- Born: 10 June 1893 Oyama, Japan
- Died: 23 May 1968 (aged 74) Hayama, Japan
- Occupation: Painter

= Ryusei Furukawa =

Japanese painter

Ryusei Furukawa (10 June 1893 - 23 May 1968) was a Japanese painter. His work was part of the painting event in the art competition at the 1932 Summer Olympics.

==Biography==
He was born in Ōaza Hakawa, Kuwamura, Shimotsuga District, Tochigi Prefecture (present-day Hakawa, Oyama City). He attended Tochigi Prefectural Utsunomiya Middle School and Zushi Kaisei Middle School. At the age of 25, he entered the preparatory course for the Japanese Painting department at the Tokyo School of Fine Arts (present-day Tokyo University of the Arts). He graduated from the Japanese Painting department in 1924. After graduation, he focused on printmaking, and in the same year, his woodblock print was selected for exhibition at the 6th Japan Creative Print Association exhibition.

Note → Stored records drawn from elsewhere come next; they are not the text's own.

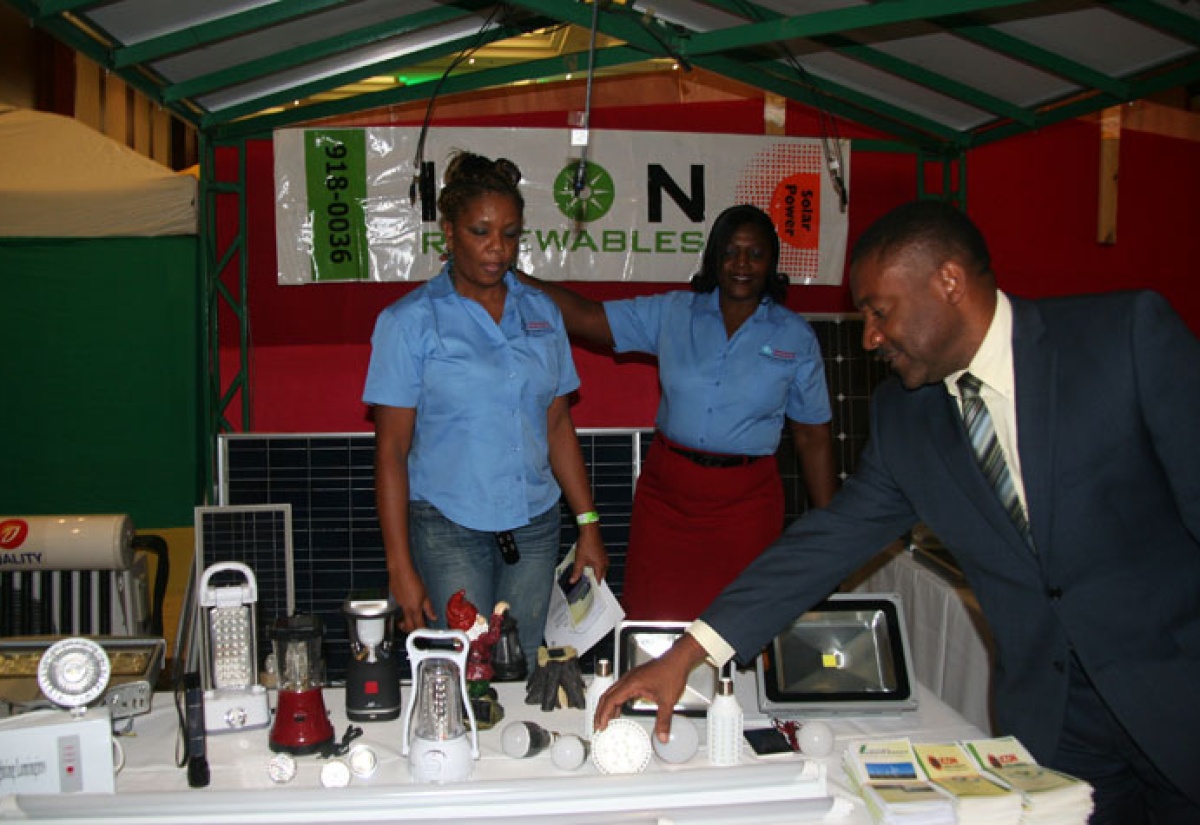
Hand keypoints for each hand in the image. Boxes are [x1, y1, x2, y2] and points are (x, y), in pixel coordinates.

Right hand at [391, 570, 435, 633]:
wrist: (400, 572)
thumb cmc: (413, 580)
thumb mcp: (425, 595)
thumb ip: (429, 608)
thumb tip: (433, 617)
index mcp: (414, 608)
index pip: (418, 625)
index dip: (422, 631)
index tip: (424, 633)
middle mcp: (406, 608)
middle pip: (408, 626)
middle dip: (411, 631)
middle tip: (415, 630)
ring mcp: (399, 604)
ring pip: (403, 617)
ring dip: (406, 621)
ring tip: (410, 619)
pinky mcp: (395, 599)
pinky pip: (400, 607)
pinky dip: (404, 609)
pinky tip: (407, 602)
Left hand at [572, 528, 607, 581]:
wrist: (590, 531)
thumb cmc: (586, 545)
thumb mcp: (579, 560)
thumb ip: (576, 572)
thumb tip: (572, 581)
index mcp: (601, 566)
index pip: (599, 579)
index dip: (594, 585)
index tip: (589, 589)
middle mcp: (605, 562)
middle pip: (601, 574)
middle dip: (595, 578)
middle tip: (587, 582)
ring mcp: (604, 557)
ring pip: (601, 568)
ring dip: (595, 571)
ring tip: (587, 574)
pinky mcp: (602, 552)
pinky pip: (601, 562)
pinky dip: (596, 565)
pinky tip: (589, 564)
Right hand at [593, 634, 707, 742]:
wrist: (677, 660)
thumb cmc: (671, 672)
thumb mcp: (667, 701)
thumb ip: (663, 720)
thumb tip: (662, 735)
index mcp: (631, 684)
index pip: (611, 700)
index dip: (604, 714)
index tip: (601, 725)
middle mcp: (628, 679)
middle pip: (607, 696)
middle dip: (600, 712)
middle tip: (598, 725)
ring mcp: (631, 678)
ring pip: (612, 693)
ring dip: (607, 707)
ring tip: (606, 721)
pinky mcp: (635, 678)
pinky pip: (619, 691)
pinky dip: (616, 702)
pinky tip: (619, 710)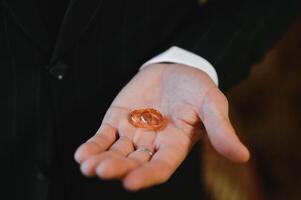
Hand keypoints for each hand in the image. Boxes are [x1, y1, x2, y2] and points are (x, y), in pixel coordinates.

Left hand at [74, 63, 249, 190]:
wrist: (174, 70)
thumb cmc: (196, 87)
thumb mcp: (211, 103)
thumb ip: (221, 128)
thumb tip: (243, 156)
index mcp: (175, 145)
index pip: (161, 167)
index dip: (147, 175)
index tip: (131, 183)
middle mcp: (152, 145)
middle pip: (134, 162)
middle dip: (118, 168)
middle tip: (102, 170)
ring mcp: (133, 133)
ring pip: (115, 152)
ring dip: (101, 160)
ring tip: (87, 165)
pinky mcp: (118, 120)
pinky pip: (104, 136)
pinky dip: (94, 145)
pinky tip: (82, 154)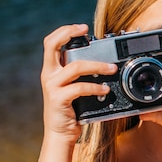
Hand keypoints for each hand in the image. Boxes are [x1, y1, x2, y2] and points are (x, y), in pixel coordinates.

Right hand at [40, 24, 116, 142]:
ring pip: (75, 66)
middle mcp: (48, 75)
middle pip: (52, 45)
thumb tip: (103, 63)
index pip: (51, 42)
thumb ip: (80, 75)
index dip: (64, 31)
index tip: (82, 27)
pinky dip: (95, 87)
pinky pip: (79, 88)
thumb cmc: (71, 109)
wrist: (60, 133)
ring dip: (97, 65)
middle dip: (69, 33)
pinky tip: (105, 90)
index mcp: (52, 69)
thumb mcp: (73, 88)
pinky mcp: (58, 99)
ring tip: (112, 69)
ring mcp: (52, 86)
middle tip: (87, 31)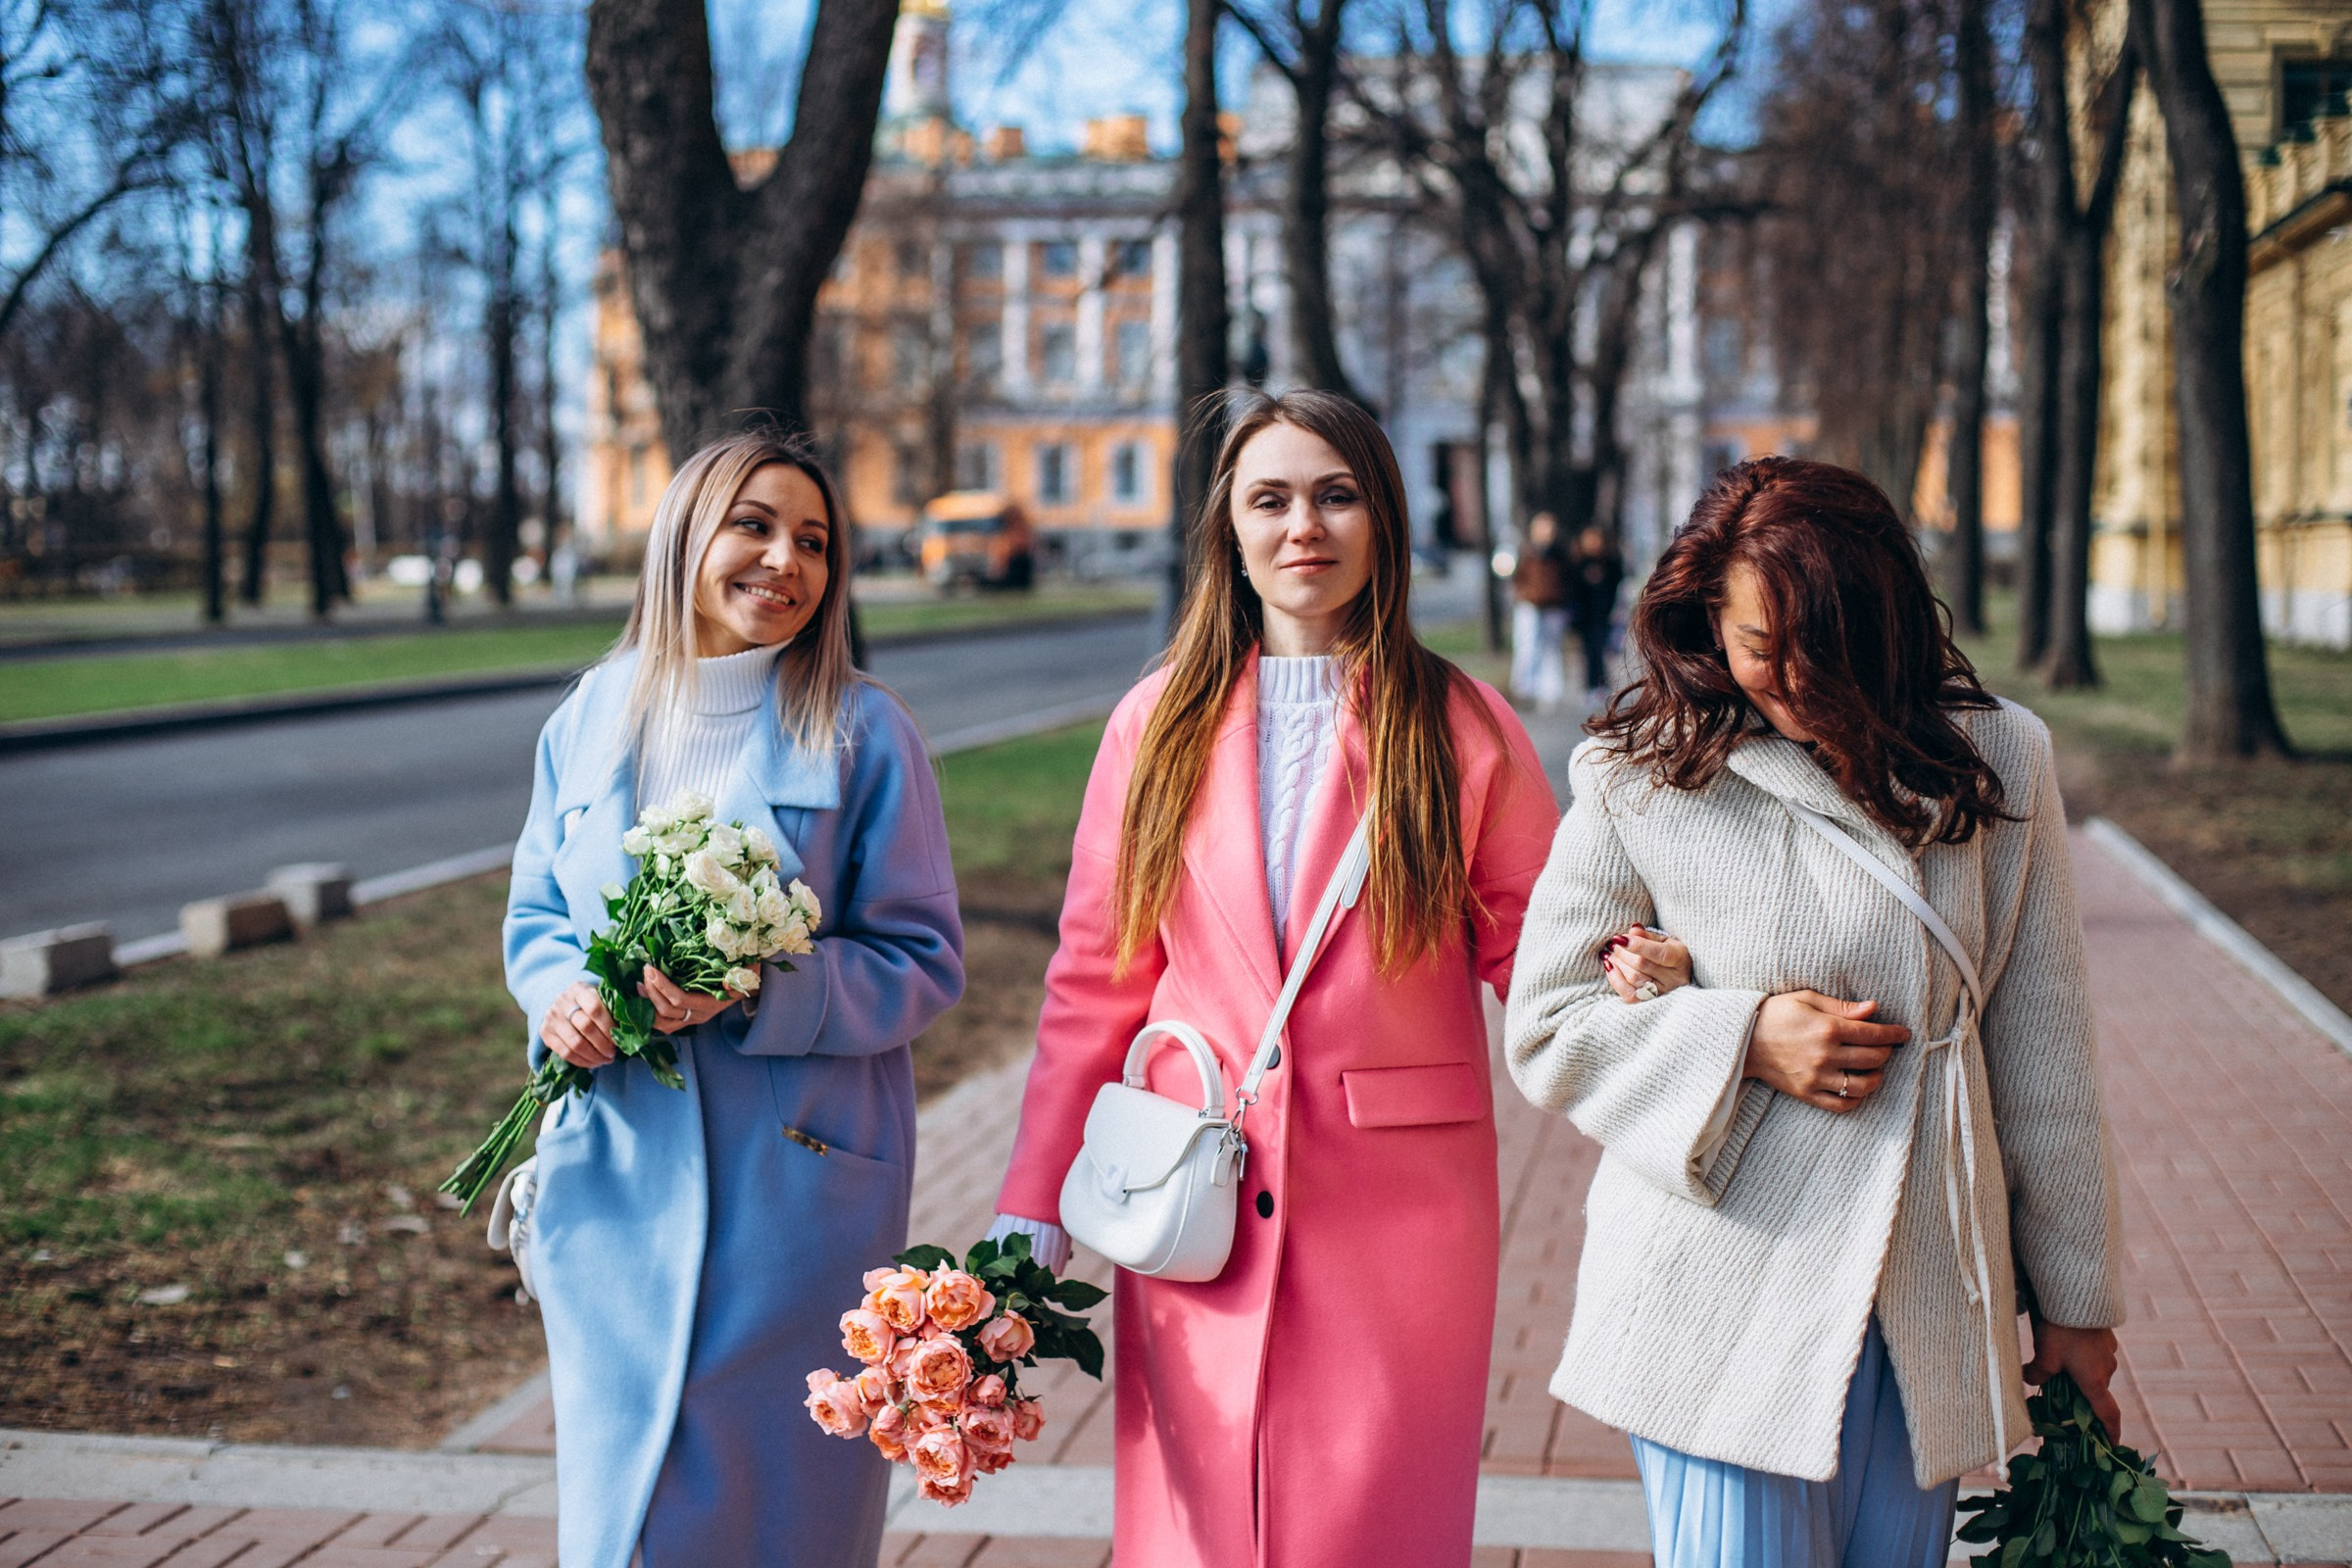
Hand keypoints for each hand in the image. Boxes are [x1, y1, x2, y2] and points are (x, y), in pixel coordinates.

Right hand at [543, 980, 616, 1068]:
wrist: (564, 1006)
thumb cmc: (590, 1003)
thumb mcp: (601, 997)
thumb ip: (616, 1005)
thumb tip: (638, 1014)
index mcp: (579, 988)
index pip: (595, 1008)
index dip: (609, 1026)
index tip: (619, 1038)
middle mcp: (562, 1001)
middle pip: (586, 1027)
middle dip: (603, 1044)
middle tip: (613, 1053)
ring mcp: (551, 1017)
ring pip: (575, 1042)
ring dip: (594, 1055)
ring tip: (606, 1060)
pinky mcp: (545, 1032)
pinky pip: (564, 1053)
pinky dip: (582, 1061)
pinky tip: (593, 1063)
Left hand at [638, 964, 743, 1034]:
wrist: (747, 985)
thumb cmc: (744, 974)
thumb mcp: (746, 970)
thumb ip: (738, 974)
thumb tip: (724, 983)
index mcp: (711, 1004)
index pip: (681, 1000)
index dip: (663, 986)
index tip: (651, 969)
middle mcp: (700, 1015)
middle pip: (668, 1011)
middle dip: (652, 991)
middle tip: (644, 971)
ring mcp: (692, 1019)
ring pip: (663, 1022)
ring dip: (647, 1004)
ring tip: (638, 985)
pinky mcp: (686, 1019)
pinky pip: (664, 1024)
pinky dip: (650, 1012)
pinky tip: (642, 996)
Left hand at [1601, 926, 1690, 1003]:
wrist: (1676, 976)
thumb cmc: (1668, 954)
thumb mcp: (1663, 940)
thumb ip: (1647, 936)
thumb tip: (1632, 931)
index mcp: (1680, 958)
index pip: (1659, 953)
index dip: (1637, 945)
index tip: (1619, 938)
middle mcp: (1674, 979)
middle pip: (1642, 964)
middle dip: (1623, 952)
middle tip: (1614, 944)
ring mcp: (1663, 993)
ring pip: (1634, 978)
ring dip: (1617, 964)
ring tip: (1611, 954)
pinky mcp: (1649, 1003)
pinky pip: (1629, 995)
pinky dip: (1616, 980)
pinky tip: (1610, 968)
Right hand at [1743, 990, 1910, 1113]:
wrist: (1741, 1039)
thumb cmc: (1774, 1014)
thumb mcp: (1806, 999)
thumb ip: (1841, 1006)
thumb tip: (1873, 1009)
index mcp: (1827, 1028)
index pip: (1873, 1034)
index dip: (1894, 1034)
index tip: (1904, 1034)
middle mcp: (1825, 1055)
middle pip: (1873, 1059)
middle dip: (1886, 1052)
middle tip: (1886, 1046)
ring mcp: (1817, 1077)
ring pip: (1863, 1085)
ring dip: (1876, 1077)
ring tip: (1874, 1069)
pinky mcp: (1807, 1093)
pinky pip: (1842, 1104)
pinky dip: (1857, 1099)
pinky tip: (1858, 1088)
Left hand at [2024, 1319, 2122, 1437]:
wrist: (2077, 1297)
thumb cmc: (2061, 1331)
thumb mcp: (2044, 1356)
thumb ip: (2037, 1374)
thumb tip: (2029, 1380)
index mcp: (2094, 1381)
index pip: (2108, 1413)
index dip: (2111, 1431)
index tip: (2113, 1443)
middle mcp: (2106, 1369)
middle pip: (2095, 1390)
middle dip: (2082, 1394)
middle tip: (2063, 1392)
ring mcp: (2108, 1352)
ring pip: (2094, 1369)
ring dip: (2080, 1371)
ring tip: (2058, 1361)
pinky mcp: (2105, 1337)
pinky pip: (2095, 1353)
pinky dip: (2083, 1354)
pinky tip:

After graduating, he worked as a teacher while creating artworks, which he exhibited with the Japan Creative Print Association and the Shun'yōkai.

For the art competitions at the 1932 Los Angeles Olympics, he submitted works titled "A Pose of a Woman Golfer (in Reposing)" and "A Pose of a Woman Golfer (in Striking)" (the Japanese titles for both are unknown). For the 1936 Berlin Olympics art competition, he submitted a work titled "Golf".

His work "Insect Caricature Scroll" was purchased by the Louvre Museum at the Contemporary Japanese Printmaking Exhibition held in Paris in 1934. Furthermore, some of the exhibited works are held in the collection of the Bibliothèque nationale de France.

In 1937, he halted his artistic work due to illness and convalescence. Later, in 1944, with the intensification of the war, he evacuated to his hometown of Hakawa, where he contributed to local agricultural development.

He resumed printmaking in 1951 and continued until his death in 1968.